Sur la mort de mon enfant
1.
L’enfant gaîment jouait au soleil du printemps,
Elle avait tant de choses a voir,
Les prés qui resplendissent et les rivières qui cheminent...
Alors le soir se penchait sur les arbres
Et troublait toutes ces belles images...
Puis, tout autour la nature se tut.
Une douce musique monta de la vallée,
Si mélancolique qu’elle semblait étreindre le monde.
Soudain, les couleurs s’effacent, la terre pâlit.
L’enfant, tout étonnée, ne comprend plus.
Et en rêvant, elle se couche dans l’herbe, qui murmure
La fraîcheur des fleurs lui monte au cœur,
Toute souriante elle s’abandonne à une si douce douleur,
Et la terre, sa mère, si belle dans sa pâleur,
L’embrasse. Hélas ! l’enfant ne reviendra plus.
Tendrement, elle l’attire dans son sein
Et l’étend, doucement, mollement,
Dans sa tombe, sous la mousse et les fleurs.
« Et pourquoi me pleurez-vous, papa et maman ?
J’ai trouvé un bien plus beau jardin,
Si grand, si vaste, si merveilleux !
Mille fleurs d’or s’y épanouissent
Et de jolis petits enfants avec des ailes
S’y balancent et chantent.
Je les avais vus autrefois, aux jours de printemps,
Lorsqu’ils passaient par dessus monts et vaux,
Et que parfois ils m’appelaient, du haut de l’Azur,
Lorsque je dormais, là-bas, au jardin.
Et au milieu des fleurs et des lumières,
Notre Dame, la plus belle de toutes,
Presse un enfant radieux sur son cœur.
Je ne puis ni parler ni pleurer,
Mais chanter seulement et regarder encore,
Muette d’extase et de bonheur. »
2.
Quand pour la première fois
Je retournai au jardin,
Buissons et ruisselets gaîment
Se mirent à jaser dans le vallon.
D’un air taquin, les fleurs dans les prés
Me regardèrent à la dérobée.
Aussitôt, elles envoyèrent aux nouvelles
De jolis papillons.
Et le coucou même, dans les branches,
Vint prendre ses ébats.
Enfin, l’arbre rompit le silence :
« Pourquoi es-tu seul aujourd’hui ? »
Et comme je restai muet, il secoua
Étrangement sa sombre tête,
Et les oiseaux, les fleurs et les feuilles
Tout bas, entre eux, se disaient quelque chose.

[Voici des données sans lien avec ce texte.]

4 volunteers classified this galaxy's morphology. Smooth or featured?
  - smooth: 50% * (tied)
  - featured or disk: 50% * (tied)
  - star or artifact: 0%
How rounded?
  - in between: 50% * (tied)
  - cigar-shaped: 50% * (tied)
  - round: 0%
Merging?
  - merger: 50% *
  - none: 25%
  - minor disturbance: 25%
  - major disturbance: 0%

Toutes les herbes se couvraient de pleurs,
Les sanglots des sources erraient
Dans le silence du soir,
Et je pleurais de toute mon âme.
3.
Pourquoi donc cette douleur
La terre qui me porte, n’est-elle pas,
Déjà, loin comme un rêve ?
Les forêts murmurent à peine
Sur les sombres sommets.
Advienne que pourra !
Pourquoi donc cette douleur ?
Patience ! bientôt viendra la paix.
4.
Oui, c’est cela qui me désespère :
Que la nuit jamais ne s’arrête,
Quand le monde, lassé de sa course,
Depuis longtemps déjà repose ;
Que les cloches qui tintent,
Et dans les bois, le vent léger,
Chaque nuit exhalent leurs plaintes
Au souvenir de mon enfant adorée ;
Que mon cœur n’ait pu se briser
Au dernier baiser sur son lit de mort,
Et qu’il me faille, comme un dément,
Dire ma détresse en confuses chansons.
5.
Je voulais que tu fusses heureuse ;
Dans le combat de la vie, je voulais être,
Entre les joies et les peines, ton guide fidèle
Et te conduire au ciel.
Mais tu as trouvé toute seule le chemin
Que ton père ne pouvait te montrer.
À l’appel de l’heure grave et sombre
Tu es parti sans moi, ange innocent !
Comme le frémissement d’ailes légères,
Au même moment, dans l’air immobile,
Par dessus le val et les abîmes
Passait une lointaine mélodie.
Et le matin était si radieux, si joyeux,
Et la mélodie si pressante, si persuasive !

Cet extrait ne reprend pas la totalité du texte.